▼▼▼

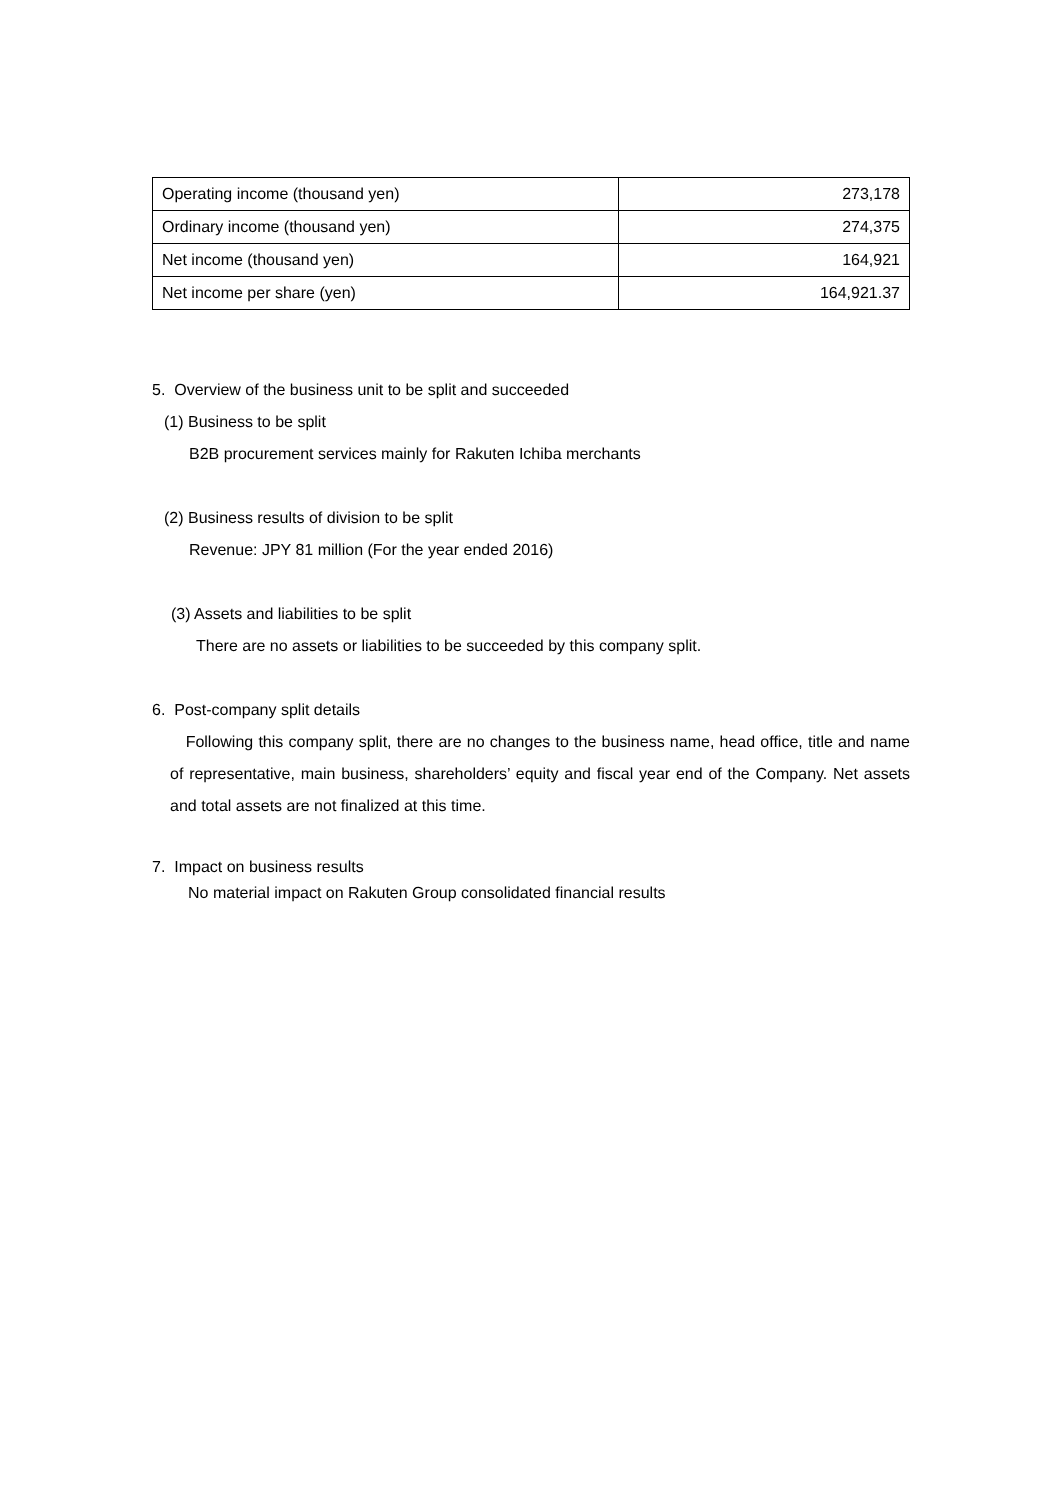| Operating income (thousand yen) | 273,178 |
| Ordinary income (thousand yen) | 274,375 |
| Net income (thousand yen) | 164,921 |
| Net income per share (yen) | 164,921.37 |
5. Overview of the business unit to be split and succeeded
(1) Business to be split
B2B procurement services mainly for Rakuten Ichiba merchants
(2) Business results of division to be split
Revenue: JPY 81 million (For the year ended 2016)
(3) Assets and liabilities to be split
There are no assets or liabilities to be succeeded by this company split.
6. Post-company split details
Following this company split, there are no changes to the business name, head office, title and name of representative, main business, shareholders’ equity and fiscal year end of the Company. Net assets and total assets are not finalized at this time.
7. Impact on business results
No material impact on Rakuten Group consolidated financial results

▲▲▲

Instructions for the task ▸ Find every line in the records above that holds the word "year", and copy each one.

Written answer ▸
Revenue: JPY 81 million (For the year ended 2016)
Following this company split, there are no changes to the business name, head office, title and name of representative, main business, shareholders’ equity and fiscal year end of the Company. Net assets and total assets are not finalized at this time.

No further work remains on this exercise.